Quick Start Guides

SmartIO enables multiple different use-cases for sharing and using PCIe devices in PCIe fabrics. The quickstart pages describe common usage scenarios and how SmartIO can be used to achieve them. The guides are not exhaustive, but serve as a jumping off point.

Sharing PCIe devices in an NTB cluster using Device Lending

Device Lending allows you to share PCIe devices in a cluster by lending local PCIe devices and borrowing them on other nodes. This mechanism enables many different use-cases:

  • Pool GPUs in a cluster and allowing a single node to borrow all GPUs for a heavy workload.
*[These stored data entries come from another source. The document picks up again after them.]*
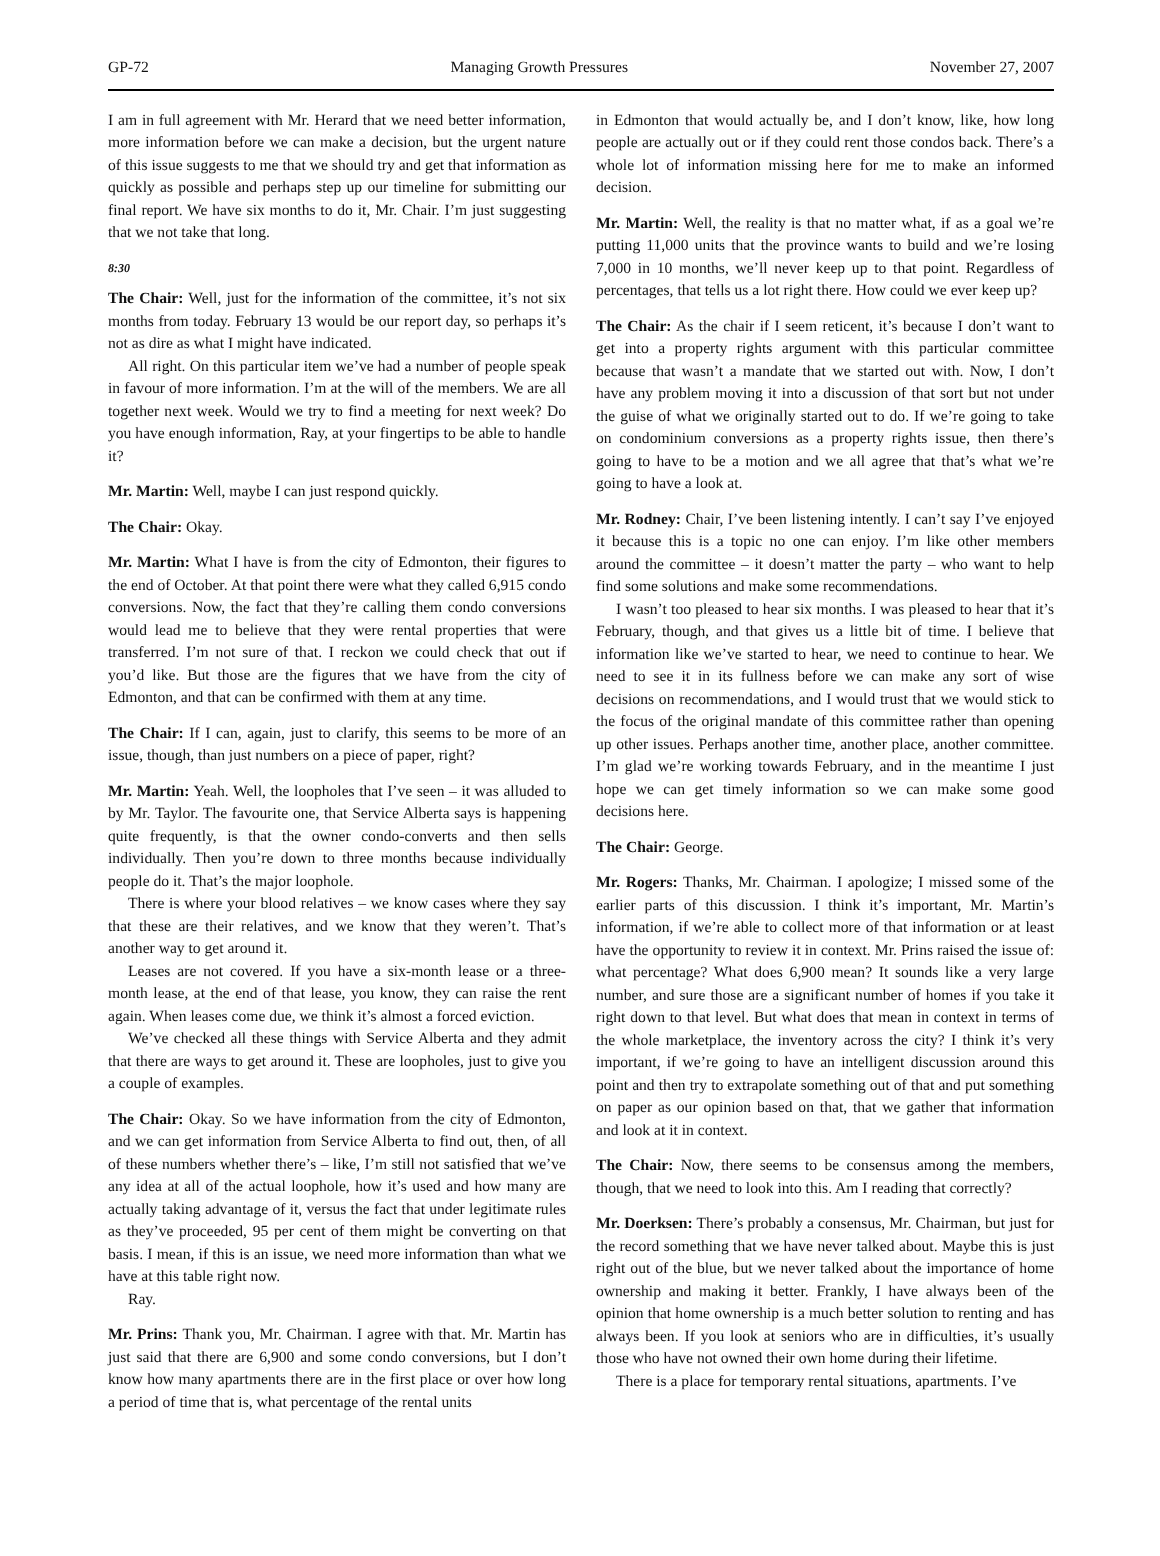GP-72 Managing Growth Pressures November 27, 2007
I am in full agreement with Mr. Herard that we need better information, more information before we can make a decision, but the urgent nature of this issue suggests to me that we should try and get that information as quickly as possible and perhaps step up our timeline for submitting our final report. We have six months to do it, Mr. Chair. I’m just suggesting that we not take that long.
8:30
The Chair: Well, just for the information of the committee, it’s not six months from today. February 13 would be our report day, so perhaps it’s not as dire as what I might have indicated.
All right. On this particular item we’ve had a number of people speak in favour of more information. I’m at the will of the members. We are all together next week. Would we try to find a meeting for next week? Do you have enough information, Ray, at your fingertips to be able to handle it?
Mr. Martin: Well, maybe I can just respond quickly.
The Chair: Okay.
Mr. Martin: What I have is from the city of Edmonton, their figures to the end of October. At that point there were what they called 6,915 condo conversions. Now, the fact that they’re calling them condo conversions would lead me to believe that they were rental properties that were transferred. I’m not sure of that. I reckon we could check that out if you’d like. But those are the figures that we have from the city of Edmonton, and that can be confirmed with them at any time.
The Chair: If I can, again, just to clarify, this seems to be more of an issue, though, than just numbers on a piece of paper, right?
Mr. Martin: Yeah. Well, the loopholes that I’ve seen – it was alluded to by Mr. Taylor. The favourite one, that Service Alberta says is happening quite frequently, is that the owner condo-converts and then sells individually. Then you’re down to three months because individually people do it. That’s the major loophole.
There is where your blood relatives – we know cases where they say that these are their relatives, and we know that they weren’t. That’s another way to get around it.
Leases are not covered. If you have a six-month lease or a three-month lease, at the end of that lease, you know, they can raise the rent again. When leases come due, we think it’s almost a forced eviction.
We’ve checked all these things with Service Alberta and they admit that there are ways to get around it. These are loopholes, just to give you a couple of examples.
The Chair: Okay. So we have information from the city of Edmonton, and we can get information from Service Alberta to find out, then, of all of these numbers whether there’s – like, I’m still not satisfied that we’ve any idea at all of the actual loophole, how it’s used and how many are actually taking advantage of it, versus the fact that under legitimate rules as they’ve proceeded, 95 per cent of them might be converting on that basis. I mean, if this is an issue, we need more information than what we have at this table right now.
Ray.
Mr. Prins: Thank you, Mr. Chairman. I agree with that. Mr. Martin has just said that there are 6,900 and some condo conversions, but I don’t know how many apartments there are in the first place or over how long a period of time that is, what percentage of the rental units
in Edmonton that would actually be, and I don’t know, like, how long people are actually out or if they could rent those condos back. There’s a whole lot of information missing here for me to make an informed decision.
Mr. Martin: Well, the reality is that no matter what, if as a goal we’re putting 11,000 units that the province wants to build and we’re losing 7,000 in 10 months, we’ll never keep up to that point. Regardless of percentages, that tells us a lot right there. How could we ever keep up?
The Chair: As the chair if I seem reticent, it’s because I don’t want to get into a property rights argument with this particular committee because that wasn’t a mandate that we started out with. Now, I don’t have any problem moving it into a discussion of that sort but not under the guise of what we originally started out to do. If we’re going to take on condominium conversions as a property rights issue, then there’s going to have to be a motion and we all agree that that’s what we’re going to have a look at.
Mr. Rodney: Chair, I’ve been listening intently. I can’t say I’ve enjoyed it because this is a topic no one can enjoy. I’m like other members around the committee – it doesn’t matter the party – who want to help find some solutions and make some recommendations.
I wasn’t too pleased to hear six months. I was pleased to hear that it’s February, though, and that gives us a little bit of time. I believe that information like we’ve started to hear, we need to continue to hear. We need to see it in its fullness before we can make any sort of wise decisions on recommendations, and I would trust that we would stick to the focus of the original mandate of this committee rather than opening up other issues. Perhaps another time, another place, another committee. I’m glad we’re working towards February, and in the meantime I just hope we can get timely information so we can make some good decisions here.
The Chair: George.
Mr. Rogers: Thanks, Mr. Chairman. I apologize; I missed some of the earlier parts of this discussion. I think it’s important, Mr. Martin’s information, if we’re able to collect more of that information or at least have the opportunity to review it in context. Mr. Prins raised the issue of: what percentage? What does 6,900 mean? It sounds like a very large number, and sure those are a significant number of homes if you take it right down to that level. But what does that mean in context in terms of the whole marketplace, the inventory across the city? I think it’s very important, if we’re going to have an intelligent discussion around this point and then try to extrapolate something out of that and put something on paper as our opinion based on that, that we gather that information and look at it in context.
The Chair: Now, there seems to be consensus among the members, though, that we need to look into this. Am I reading that correctly?
Mr. Doerksen: There’s probably a consensus, Mr. Chairman, but just for the record something that we have never talked about. Maybe this is just right out of the blue, but we never talked about the importance of home ownership and making it better. Frankly, I have always been of the opinion that home ownership is a much better solution to renting and has always been. If you look at seniors who are in difficulties, it’s usually those who have not owned their own home during their lifetime.
There is a place for temporary rental situations, apartments. I’ve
  • React to dynamic workload demands by borrowing additional devices from the pool when needed.

  • Enable non-clustered GPU applications to scale beyond the GPUs available in a single machine, for example 3D rendering or large models in ollama.

  • Concurrently sharing SR-IOV devices in a cluster.
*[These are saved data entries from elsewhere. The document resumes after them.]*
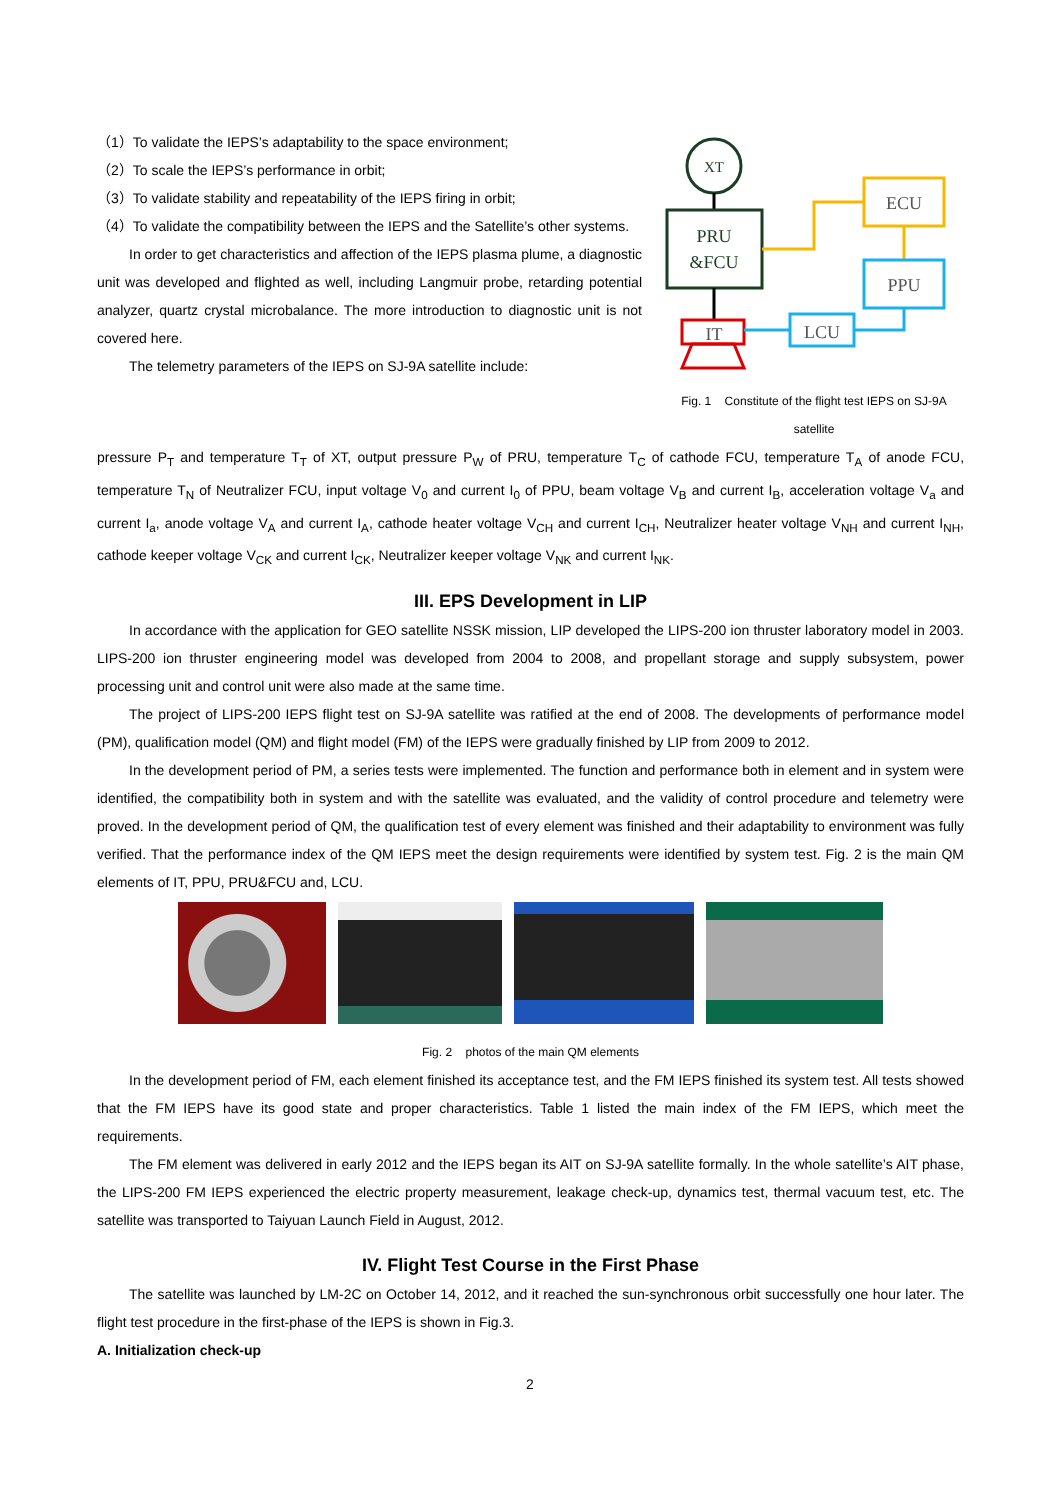（1）To validate the IEPS’s adaptability to the space environment;
（2）To scale the IEPS’s performance in orbit;
（3）To validate stability and repeatability of the IEPS firing in orbit;
（4）To validate the compatibility between the IEPS and the Satellite’s other systems.
In order to get characteristics and affection of the IEPS plasma plume, a diagnostic unit was developed and flighted as well, including Langmuir probe, retarding potential analyzer, quartz crystal microbalance. The more introduction to diagnostic unit is not covered here.
The telemetry parameters of the IEPS on SJ-9A satellite include:
XT
PRU
&FCU
ECU
PPU
IT
LCU
Fig. 1 Constitute of the flight test IEPS on SJ-9A satellite
pressure P<sub>T</sub> and temperature T<sub>T</sub> of XT, output pressure P<sub>W</sub> of PRU, temperature T<sub>C</sub> of cathode FCU, temperature T<sub>A</sub> of anode FCU, temperature T<sub>N</sub> of Neutralizer FCU, input voltage V<sub>0</sub> and current I<sub>0</sub> of PPU, beam voltage V<sub>B</sub> and current I<sub>B</sub>, acceleration voltage V<sub>a</sub> and current I<sub>a</sub>, anode voltage V<sub>A</sub> and current I<sub>A</sub>, cathode heater voltage V<sub>CH</sub> and current I<sub>CH</sub>, Neutralizer heater voltage V<sub>NH</sub> and current I<sub>NH</sub>, cathode keeper voltage V<sub>CK</sub> and current I<sub>CK</sub>, Neutralizer keeper voltage V<sub>NK</sub> and current I<sub>NK</sub>.
III. EPS Development in LIP
In accordance with the application for GEO satellite NSSK mission, LIP developed the LIPS-200 ion thruster laboratory model in 2003. LIPS-200 ion thruster engineering model was developed from 2004 to 2008, and propellant storage and supply subsystem, power processing unit and control unit were also made at the same time.
The project of LIPS-200 IEPS flight test on SJ-9A satellite was ratified at the end of 2008. The developments of performance model (PM), qualification model (QM) and flight model (FM) of the IEPS were gradually finished by LIP from 2009 to 2012.
In the development period of PM, a series tests were implemented. The function and performance both in element and in system were identified, the compatibility both in system and with the satellite was evaluated, and the validity of control procedure and telemetry were proved. In the development period of QM, the qualification test of every element was finished and their adaptability to environment was fully verified. That the performance index of the QM IEPS meet the design requirements were identified by system test. Fig. 2 is the main QM elements of IT, PPU, PRU&FCU and, LCU.
Fig. 2 photos of the main QM elements
In the development period of FM, each element finished its acceptance test, and the FM IEPS finished its system test. All tests showed that the FM IEPS have its good state and proper characteristics. Table 1 listed the main index of the FM IEPS, which meet the requirements.
The FM element was delivered in early 2012 and the IEPS began its AIT on SJ-9A satellite formally. In the whole satellite’s AIT phase, the LIPS-200 FM IEPS experienced the electric property measurement, leakage check-up, dynamics test, thermal vacuum test, etc. The satellite was transported to Taiyuan Launch Field in August, 2012.
IV. Flight Test Course in the First Phase
The satellite was launched by LM-2C on October 14, 2012, and it reached the sun-synchronous orbit successfully one hour later. The flight test procedure in the first-phase of the IEPS is shown in Fig.3.
A. Initialization check-up
2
  • Passthrough of pooled non-SR-IOV devices to guest OSes in a cluster.

See Device Lending to get started. If you are running a multi-tenant cluster, get started with Device Lending with guest OSes.

Flexible PCIe expansion using Fabric Attached Devices (NTB Hot-Add)
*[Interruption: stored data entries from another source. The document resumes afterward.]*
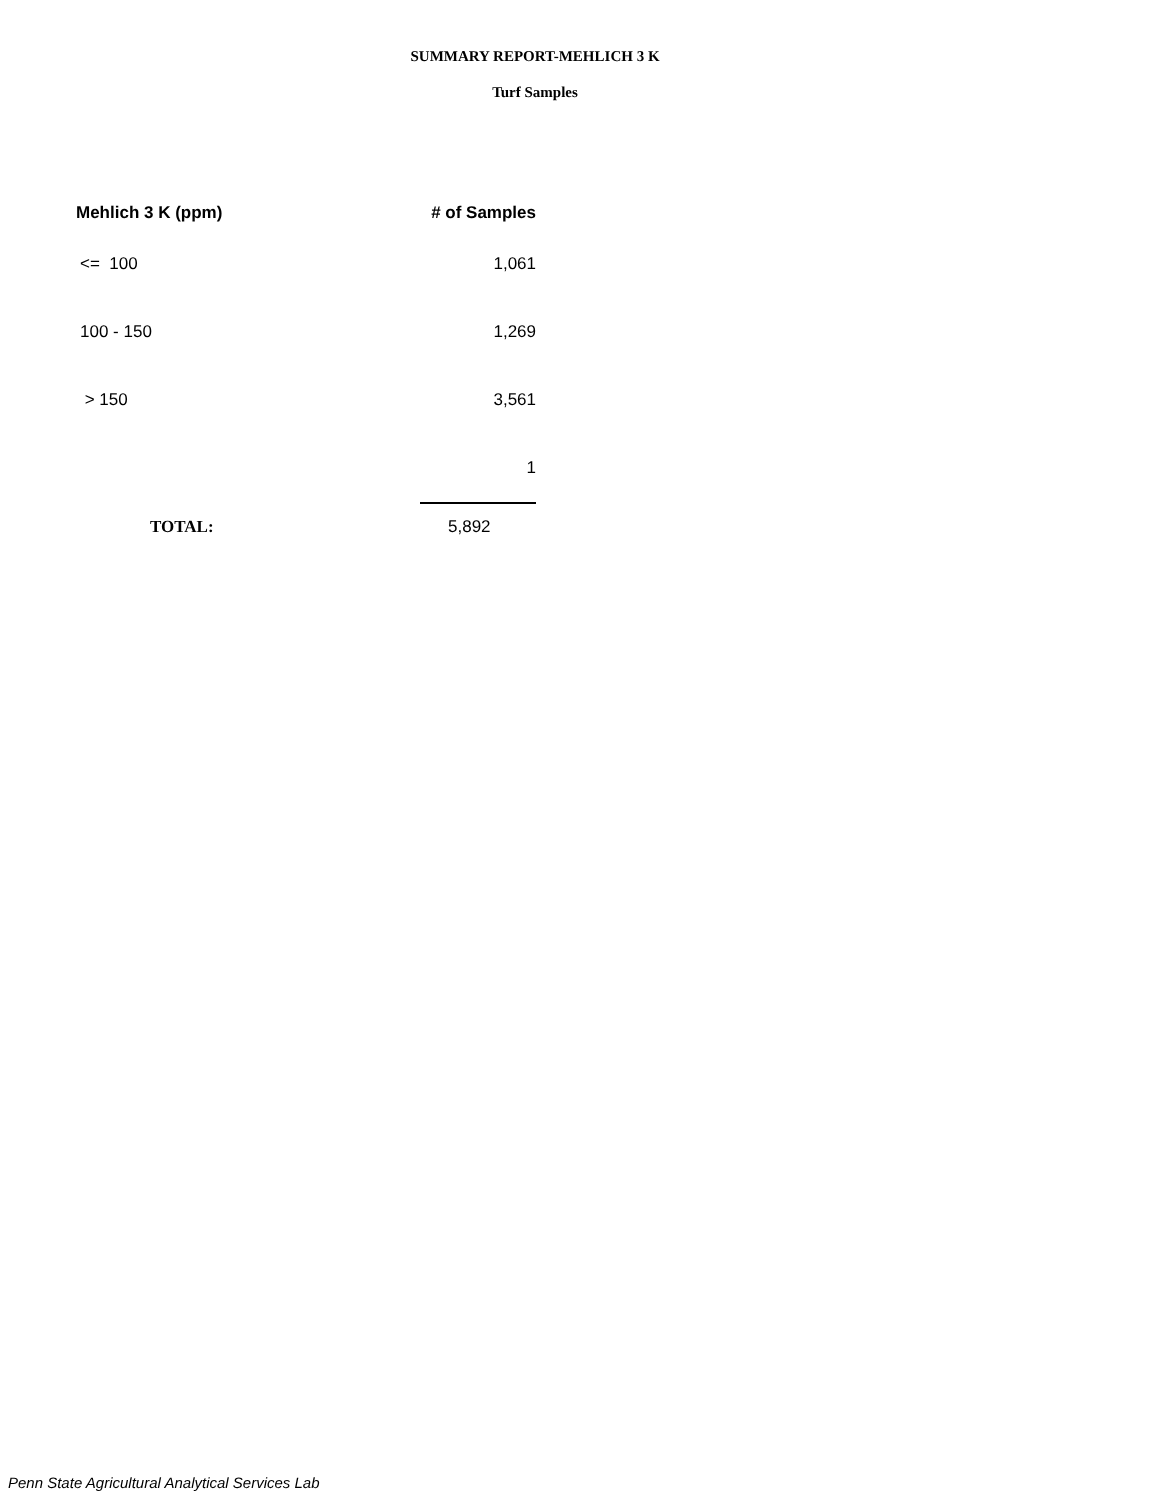SUMMARY REPORT-MEHLICH 3 K
Turf Samples
| Mehlich 3 K (ppm) | # of Samples |
| --- | --- |
| <= 100 | 1,061 |
| 100 - 150 | 1,269 |
| > 150 | 3,561 |
| | 1 |
| TOTAL: | 5,892 |
Penn State Agricultural Analytical Services Lab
SmartIO allows a more flexible PCIe expansion using fabric attached devices. This enables:

  • PCIe surprise hot-add and hot-remove on a system that does not support it.

  • Expanding the number of devices that can be installed in a single system.

  • Using PCIe devices with BARs larger than what the system supports.

See Fabric Attached Devices (NTB Hot-Add) to get started.

Sharing a non-SR-IOV NVMe drive with Dolphin’s dis_nvme driver

Dolphin’s dis_nvme driver allows you to share an NVMe drive without hardware support for SR-IOV. Sharing an NVMe drive in a cluster allows you to:

  • Share an NVMe drive without SR-IOV support.

  • Use a shared-disk filesystem while retaining the high bandwidth and low latency of an NVMe drive.

See Sharing a non-SR-IOV NVMe drive with dis_nvme to get started.

Sharing and Accessing a Device Using SISCI API

SmartIO integrates with the SISCI API, allowing you not only to write cluster applications, but clustered device drivers. This enables you to:

  • Write a device driver in user space for an FPGA (or others) using the full capabilities of the SISCI API.

  • Using PCIe multicast to efficiently replicate data DMA-ed by your device at the hardware level.

  • Utilizing the DMA engine on the Dolphin NTB Host Adapter to efficiently transfer data to and from your device.

  • Concurrently sharing a non-SR-IOV device in a cluster.

See Using SISCI API with SmartIO devices to get started.